Summary
Highlights
Cataracts are characterized as lens opacity or cloudiness in the eye. Key causes include aging, injury, endocrine disorders, and inherited factors. Understanding the disease mechanism starts with the lens's anatomical structure.
The lens is transparent, composed of 65% water and 35% protein, primarily crystallins. Crystallins maintain transparency, refractive properties, and prevent light scattering, crucial for clear vision. The lens is avascular, relying on aqueous humor for nutrients and waste removal. It's rich in antioxidants like glutathione and vitamin C, which protect against oxidative stress, a factor that damages proteins, leading to cloudiness.
Aging leads to constant exposure to oxidative stress from free radicals (metabolism byproducts), UV radiation, and environmental toxins. This decreases antioxidants, resulting in protein oxidation and denaturation of crystallins. Damaged crystallins aggregate, causing the lens to harden and become opaque, forming cataracts.
Diabetes mellitus causes sorbitol buildup in the lens, attracting water, making the lens swell and cloudy. Excess sugar also attaches to lens proteins, stiffening them and causing aggregation, blocking light. Hypothyroidism impairs lens metabolism, decreasing sodium and potassium, leading to electrolyte imbalance and oxidative stress. Hyperparathyroidism increases calcium deposition in the lens, disrupting epithelial cells and reducing clarity.
Blunt trauma causes shock waves that damage lens fibers and capsule integrity, leading to rosette-shaped cataracts. Penetrating injuries from sharp objects directly disrupt lens fibers and rupture the capsule, causing rapid cataract formation due to aqueous humor leakage. Chemical burns lead to pH imbalances and protein denaturation. Radiation exposure (UV, X-rays) generates free radicals, causing oxidative stress and protein aggregation.
Cataracts present as gradual, painless blurring or loss of vision, often bilateral. Photophobia occurs due to light scattering. Other signs include opaque or cloudy white pupils, decreased visual acuity, and progressive nearsightedness due to lens thickening and hardening. Diagnosis involves a slit lamp exam (using pupil dilators to view the front eye) and an ophthalmoscopic examination (to view the fundus/retina).

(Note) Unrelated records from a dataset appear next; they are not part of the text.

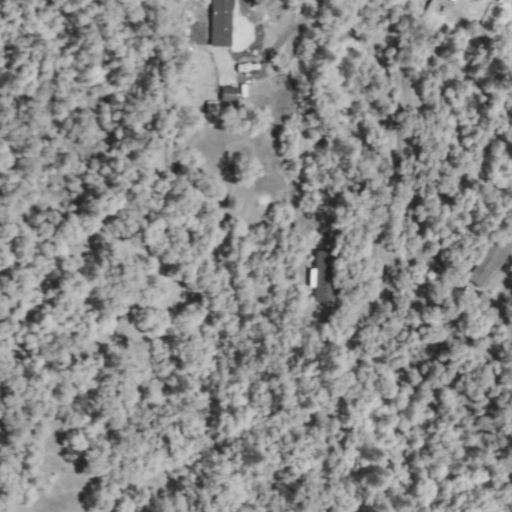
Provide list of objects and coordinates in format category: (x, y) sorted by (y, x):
building: (217, 23)
road: (375, 51)
building: (225, 94)
road: (377, 228)
building: (487, 259)
building: (320, 277)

Pharmacological agents are primarily used for diagnostic procedures, not treatment. Midriatics (e.g., epinephrine, phenylephrine) dilate pupils; applying pressure to the inner canthus prevents systemic effects. Cycloplegics (e.g., atropine, scopolamine) dilate pupils and paralyze the ciliary body to reduce aqueous humor production. Acetazolamide and mannitol are given to decrease aqueous humor for better visualization.
Surgical options include intracapsular (removal of entire lens and capsule, now rare due to invasiveness) and extracapsular (removal of the lens, leaving the capsule intact, still requires a large incision). Phacoemulsification is the most common modern technique, using a small incision to emulsify and suction out the cloudy lens before implanting an intraocular lens (IOL).
Various intraocular lenses (IOLs) are used after cataract removal. Aphakic eyeglasses (thick lenses for those without natural lenses), contact lenses (hard, soft, gas permeable), and artificial IOLs are available. Hard lenses are durable but require larger incisions; soft lenses are foldable for small incisions but can be expensive and unsuitable for certain conditions (e.g., diabetic retinopathy). Gas permeable lenses are contact lenses for surface use, not typically IOLs.
Pre-operatively, nurses assess vision in affected and unaffected eyes and administer premedications like midriatics. Post-operatively, instructions are crucial to prevent increased intraocular pressure (IOP), such as avoiding coughing, sneezing, lifting heavy objects, and bending at the waist. Patients should maintain a semi-Fowler's position and wear a patch or protective shield on the affected eye to prevent infection and injury.